══ Study material ══

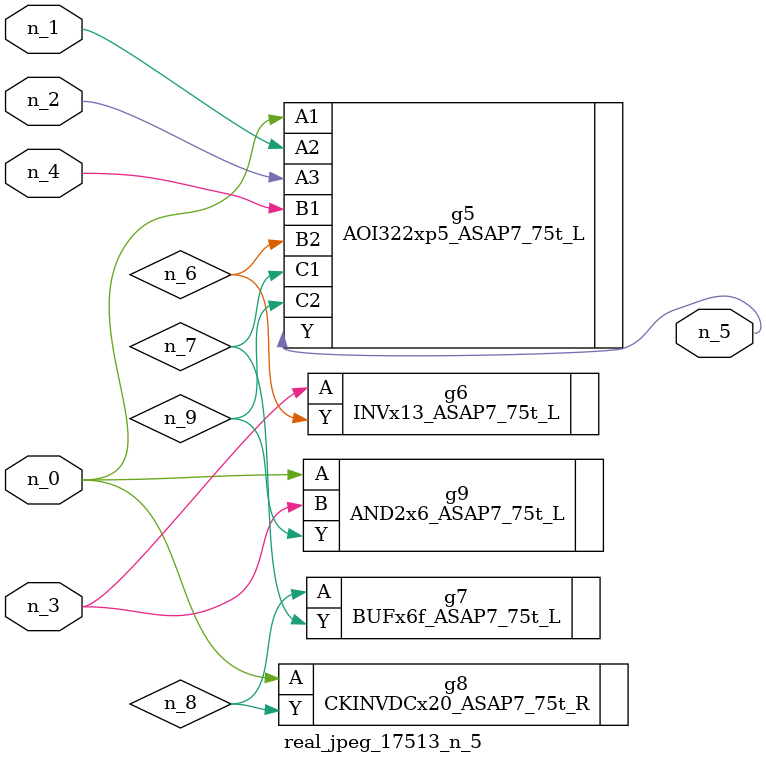
<source format=v>
module real_jpeg_17513_n_5 (n_4, n_0, n_1, n_2, n_3, n_5);

input n_4;
input n_0;
input n_1;
input n_2;
input n_3;

output n_5;

wire n_8;
wire n_6;
wire n_7;
wire n_9;

AOI322xp5_ASAP7_75t_L g5 ( 
.A1(n_0),
.A2(n_1),
.A3(n_2),
.B1(n_4),
.B2(n_6),
.C1(n_7),
.C2(n_9),
.Y(n_5)
);

CKINVDCx20_ASAP7_75t_R g8 ( 
.A(n_0),
.Y(n_8)
);

AND2x6_ASAP7_75t_L g9 ( 
.A(n_0),
.B(n_3),
.Y(n_9)
);

INVx13_ASAP7_75t_L g6 ( 
.A(n_3),
.Y(n_6)
);

BUFx6f_ASAP7_75t_L g7 ( 
.A(n_8),
.Y(n_7)
);


endmodule
</source>
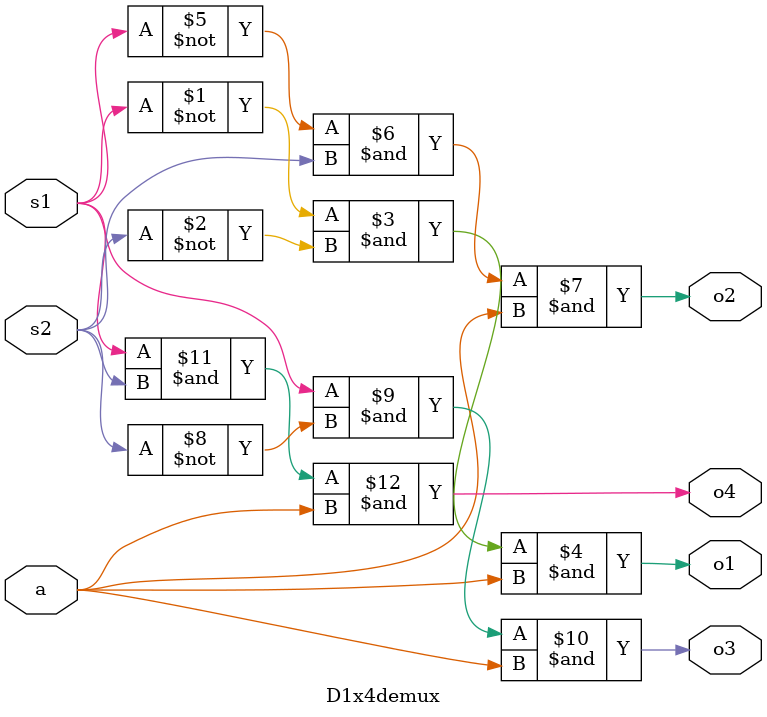
<source format=v>
`timescale 1ns / 1ps
module D1x4demux(o1,o2,o3,o4,a,s1,s2
    );
input a,s1,s2;
output o1,o2,o3,o4;
wire o1,o2,o3,o4;
assign o1=~s1&~s2&a;
assign o2=~s1&s2&a;
assign o3=s1&~s2&a;
assign o4=s1&s2&a;
endmodule

</source>
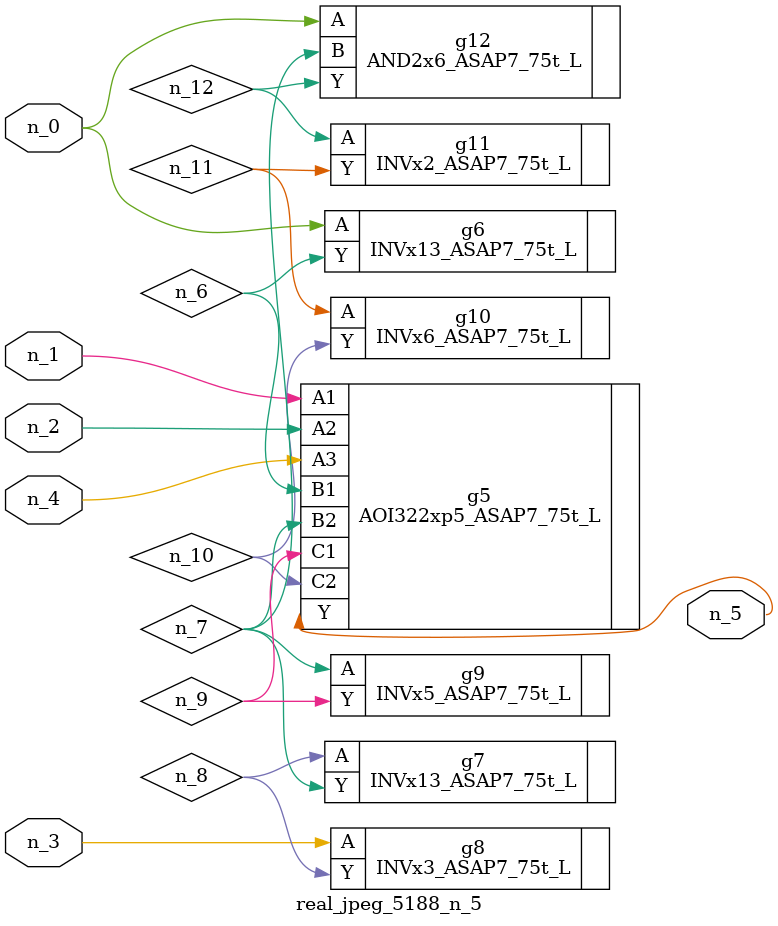
<source format=v>
module real_jpeg_5188_n_5 (n_4, n_0, n_1, n_2, n_3, n_5);

input n_4;
input n_0;
input n_1;
input n_2;
input n_3;

output n_5;

wire n_12;
wire n_8;
wire n_11;
wire n_6;
wire n_7;
wire n_10;
wire n_9;

INVx13_ASAP7_75t_L g6 ( 
.A(n_0),
.Y(n_6)
);

AND2x6_ASAP7_75t_L g12 ( 
.A(n_0),
.B(n_7),
.Y(n_12)
);

AOI322xp5_ASAP7_75t_L g5 ( 
.A1(n_1),
.A2(n_2),
.A3(n_4),
.B1(n_6),
.B2(n_7),
.C1(n_9),
.C2(n_10),
.Y(n_5)
);

INVx3_ASAP7_75t_L g8 ( 
.A(n_3),
.Y(n_8)
);

INVx5_ASAP7_75t_L g9 ( 
.A(n_7),
.Y(n_9)
);

INVx13_ASAP7_75t_L g7 ( 
.A(n_8),
.Y(n_7)
);

INVx6_ASAP7_75t_L g10 ( 
.A(n_11),
.Y(n_10)
);

INVx2_ASAP7_75t_L g11 ( 
.A(n_12),
.Y(n_11)
);


endmodule
</source>
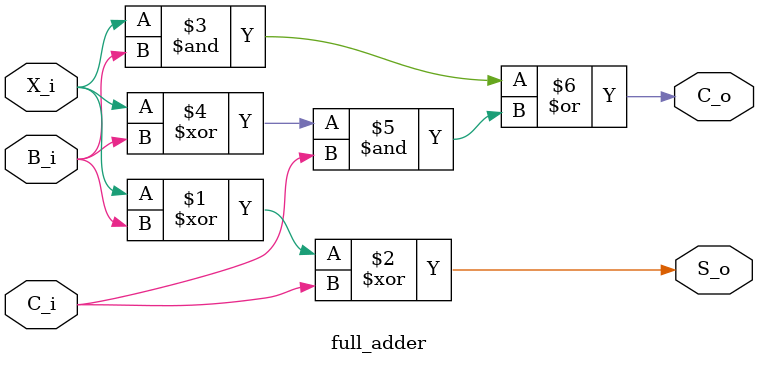
<source format=sv>
module add_subtract (
    input  wire [7:0]  a_i,
    input  wire [7:0]  b_i,
    input              add_sub,     // 0: C?ng, 1: Tr?
    output wire [7:0]  result_o,
    output             o_carry,
    output             o_ovf
);
  wire [6:0] c;
  wire [7:0] b_mod_i;

  assign b_mod_i      = b_i ^ {8{add_sub}}; // n?u b_i là [3:0] và add_sub là 1 bit

  full_adder f0 ( .X_i(a_i[0]), .B_i(b_mod_i[0]), .C_i(add_sub), .S_o(result_o[0]), .C_o(c[0])    );
  full_adder f1 ( .X_i(a_i[1]), .B_i(b_mod_i[1]), .C_i(c[0]),    .S_o(result_o[1]), .C_o(c[1])    );
  full_adder f2 ( .X_i(a_i[2]), .B_i(b_mod_i[2]), .C_i(c[1]),    .S_o(result_o[2]), .C_o(c[2])    );
  full_adder f3 ( .X_i(a_i[3]), .B_i(b_mod_i[3]), .C_i(c[2]),.    S_o(result_o[3]), .C_o(c[3])    );
  full_adder f4 ( .X_i(a_i[4]), .B_i(b_mod_i[4]), .C_i(c[3]),.    S_o(result_o[4]), .C_o(c[4])    );
  full_adder f5 ( .X_i(a_i[5]), .B_i(b_mod_i[5]), .C_i(c[4]),.    S_o(result_o[5]), .C_o(c[5])    );
  full_adder f6 ( .X_i(a_i[6]), .B_i(b_mod_i[6]), .C_i(c[5]),.    S_o(result_o[6]), .C_o(c[6])    );
  full_adder f7 ( .X_i(a_i[7]), .B_i(b_mod_i[7]), .C_i(c[6]),.    S_o(result_o[7]), .C_o(o_carry) );

  assign o_ovf = o_carry ^ c[6];
endmodule
module full_adder (
  input logic X_i, B_i, C_i,
  output logic S_o, C_o
);
  assign S_o = X_i ^ B_i ^ C_i;
  assign C_o = ( X_i & B_i ) | ( ( X_i ^ B_i ) & C_i );
endmodule 

</source>
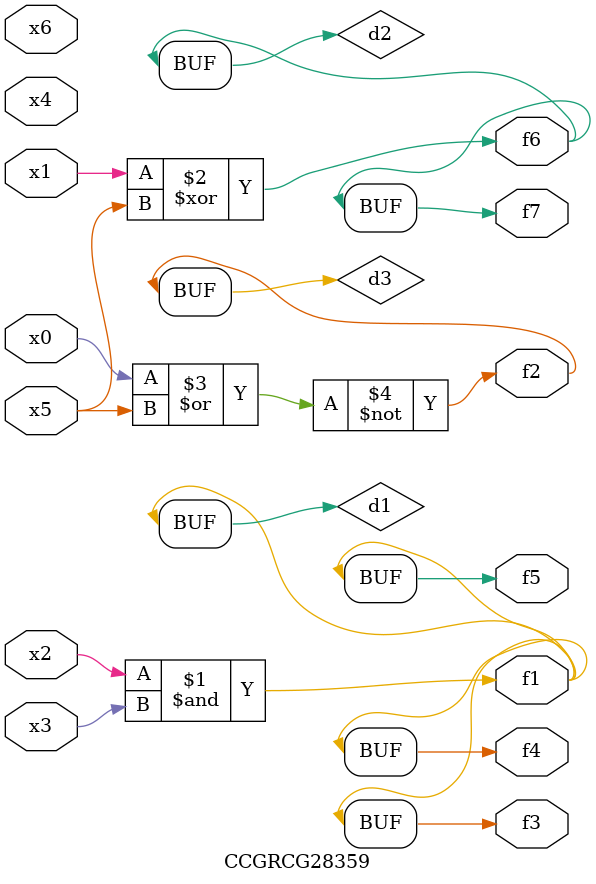
<source format=v>
module CCGRCG28359(
	input x0, x1, x2, x3, x4, x5, x6,
	output f1, f2, f3, f4, f5, f6, f7
);

	wire d1, d2, d3;

	and (d1, x2, x3);
	xor (d2, x1, x5);
	nor (d3, x0, x5);
	assign f1 = d1;
	assign f2 = d3;
	assign f3 = d1;
	assign f4 = d1;
	assign f5 = d1;
	assign f6 = d2;
	assign f7 = d2;
endmodule

</source>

═══

Exercise details: Where does the word "logic" occur in the records? Return every line that holds it.

Response to this task:
  input logic X_i, B_i, C_i,
  output logic S_o, C_o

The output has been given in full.